The San Juan Southern Paiute Tribal Council also voted to approve the settlement Thursday, while the Hopi tribe approved it earlier this week. Congress will have the final say.
Congress has enacted nearly three dozen tribal water rights settlements across the U.S. over the last four decades and federal negotiation teams are working on another 22 agreements involving dozens of tribes. In this case, the Navajo, Hopi and San Juan Southern Paiute tribes are seeking more than $5 billion as part of their settlement.
About $1.75 billion of that would fund a pipeline from Lake Powell, one of the two largest reservoirs in the Colorado River system, on the Arizona-Utah border. The settlement would require the U.S. Bureau of Reclamation to complete the project by the end of 2040.
From there, water would be delivered to dozens of tribal communities in remote areas.
Nearly a third of homes in the Navajo Nation — spanning 27,000 square miles (70,000 square kilometers) of Arizona, New Mexico and Utah — don’t have running water. Many homes on Hopi lands are similarly situated.
Navajo President Buu Nygren plans to sign the settlement legislation as soon as it hits his desk, likely Friday. He told The Associated Press it had been a long road to get everyone to the table and the next step will be knocking on the doors of Congress.
“This is a tremendous step,” he said of the tribes’ unanimous votes. “We can finally plan for the future now, because of course it’s hard to plan for the future when you don’t know how much water we’re thinking about.”
A century ago, tribes were left out of a landmark 1922 agreement that divided the Colorado River basin water among seven Western states. Now, the tribes are seeking water from a mix of sources: the Colorado River, the Little Colorado River, aquifers and washes on tribal lands in northeastern Arizona.
The latest settlement talks were driven in part by worsening impacts from climate change and demands on the river like those that have allowed Phoenix, Las Vegas and other desert cities to thrive. The Navajo, Hopi and San Juan Southern Paiute tribes are hoping to close the deal quickly under a Democratic administration in Arizona and with Joe Biden as president.
Without a settlement, the tribes would be at the mercy of courts. Already, the U.S. Supreme Court has ruled that the federal government is not bound by treaties with the Navajo Nation to secure water for the tribe. Navajo has the largest land base of any of the 574 federally recognized tribes and is second in population with more than 400,000 citizens.

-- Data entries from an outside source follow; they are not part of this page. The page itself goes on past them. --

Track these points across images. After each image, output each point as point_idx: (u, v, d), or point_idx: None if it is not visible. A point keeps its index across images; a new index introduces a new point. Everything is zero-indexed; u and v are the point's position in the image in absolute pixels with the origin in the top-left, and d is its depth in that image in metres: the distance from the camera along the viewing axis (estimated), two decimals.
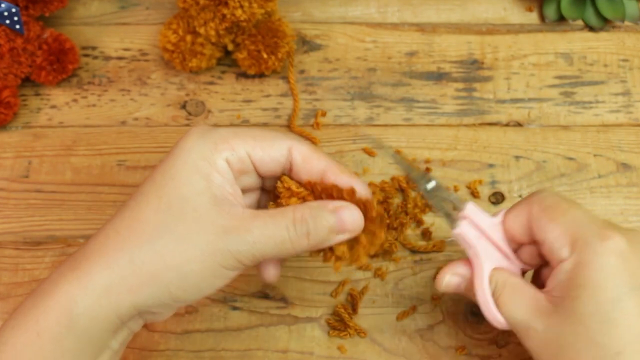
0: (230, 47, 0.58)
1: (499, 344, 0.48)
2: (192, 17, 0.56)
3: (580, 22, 0.62)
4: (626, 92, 0.59)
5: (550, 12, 0.62)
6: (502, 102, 0.59)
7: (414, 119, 0.58)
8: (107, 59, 0.60)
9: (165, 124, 0.58)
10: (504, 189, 0.54)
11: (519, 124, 0.58)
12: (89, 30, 0.62)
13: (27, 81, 0.58)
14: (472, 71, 0.60)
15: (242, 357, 0.48)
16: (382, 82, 0.59)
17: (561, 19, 0.62)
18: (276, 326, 0.49)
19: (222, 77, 0.60)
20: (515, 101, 0.59)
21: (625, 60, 0.60)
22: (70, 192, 0.54)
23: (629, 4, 0.61)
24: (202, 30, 0.56)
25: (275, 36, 0.57)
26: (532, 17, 0.63)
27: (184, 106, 0.58)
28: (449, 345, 0.49)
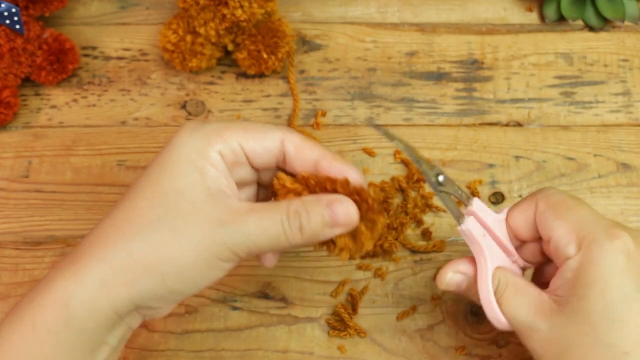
0: (230, 47, 0.58)
1: (499, 344, 0.48)
2: (192, 17, 0.56)
3: (580, 22, 0.62)
4: (626, 92, 0.59)
5: (550, 12, 0.62)
6: (502, 102, 0.59)
7: (414, 119, 0.58)
8: (107, 59, 0.60)
9: (165, 124, 0.58)
10: (504, 189, 0.54)
11: (519, 124, 0.58)
12: (89, 30, 0.62)
13: (27, 81, 0.58)
14: (472, 71, 0.60)
15: (242, 357, 0.48)
16: (382, 82, 0.59)
17: (561, 19, 0.62)
18: (276, 326, 0.49)
19: (222, 77, 0.60)
20: (515, 101, 0.59)
21: (625, 60, 0.60)
22: (70, 192, 0.54)
23: (629, 4, 0.61)
24: (202, 30, 0.56)
25: (275, 36, 0.57)
26: (532, 17, 0.63)
27: (184, 106, 0.58)
28: (449, 345, 0.49)
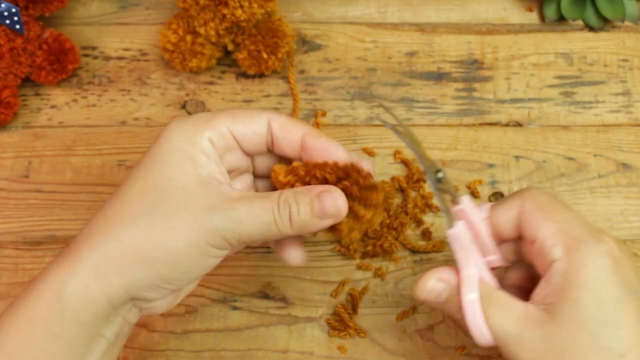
0: (230, 47, 0.58)
1: None
2: (192, 17, 0.56)
3: (580, 22, 0.62)
4: (626, 92, 0.59)
5: (550, 12, 0.62)
6: (502, 102, 0.59)
7: (414, 119, 0.58)
8: (107, 59, 0.60)
9: (165, 124, 0.57)
10: (504, 189, 0.54)
11: (519, 124, 0.58)
12: (89, 30, 0.62)
13: (27, 81, 0.58)
14: (472, 71, 0.60)
15: (242, 357, 0.48)
16: (382, 82, 0.59)
17: (561, 19, 0.62)
18: (276, 326, 0.49)
19: (222, 77, 0.60)
20: (515, 101, 0.59)
21: (625, 60, 0.60)
22: (70, 192, 0.54)
23: (629, 4, 0.61)
24: (202, 30, 0.56)
25: (275, 36, 0.57)
26: (532, 17, 0.63)
27: (184, 106, 0.58)
28: (449, 345, 0.49)
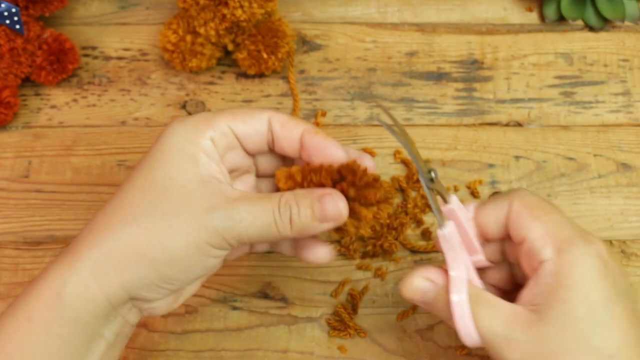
0: (230, 47, 0.58)
1: None
2: (192, 17, 0.56)
3: (580, 22, 0.62)
4: (626, 92, 0.59)
5: (550, 12, 0.62)
6: (502, 102, 0.59)
7: (414, 119, 0.58)
8: (107, 59, 0.60)
9: (165, 124, 0.57)
10: (504, 189, 0.54)
11: (519, 124, 0.58)
12: (89, 30, 0.62)
13: (27, 81, 0.58)
14: (472, 71, 0.60)
15: (242, 357, 0.48)
16: (382, 82, 0.59)
17: (561, 19, 0.62)
18: (276, 326, 0.49)
19: (222, 77, 0.60)
20: (515, 101, 0.59)
21: (625, 60, 0.60)
22: (70, 192, 0.54)
23: (629, 4, 0.61)
24: (202, 30, 0.56)
25: (275, 36, 0.57)
26: (532, 17, 0.63)
27: (184, 106, 0.58)
28: (449, 345, 0.49)
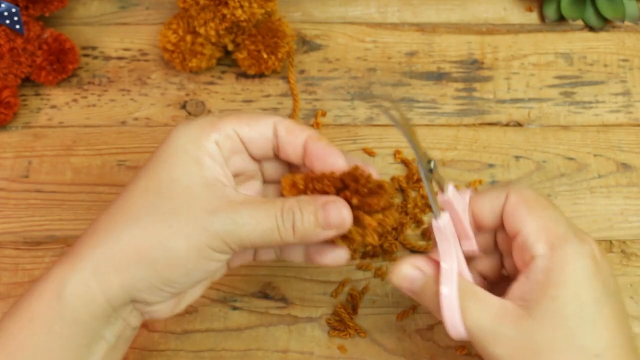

A separate case that has played out over decades in Arizona over the Little Colorado River basin likely will result in far less water than the Navajo Nation says it needs because the tribe has to prove it has historically used the water. That’s hard to do when the tribe hasn’t had access to much of it, Navajo Attorney General Ethel Branch has said.
Arizona — situated in the Colorado River’s Lower Basin with California, Nevada and Mexico — is unique in that it also has an allocation in the Upper Basin. The state would get certainty in the amount of water available as it’s forced to cut back as the overall supply diminishes.
Navajo and Hopi, like other Arizona tribes, could be part of that solution if they secure the right to lease water within the state that could be delivered through a canal system that already serves metropolitan Tucson and Phoenix.
Arizona water officials have said the leasing authority is a key component of the settlement.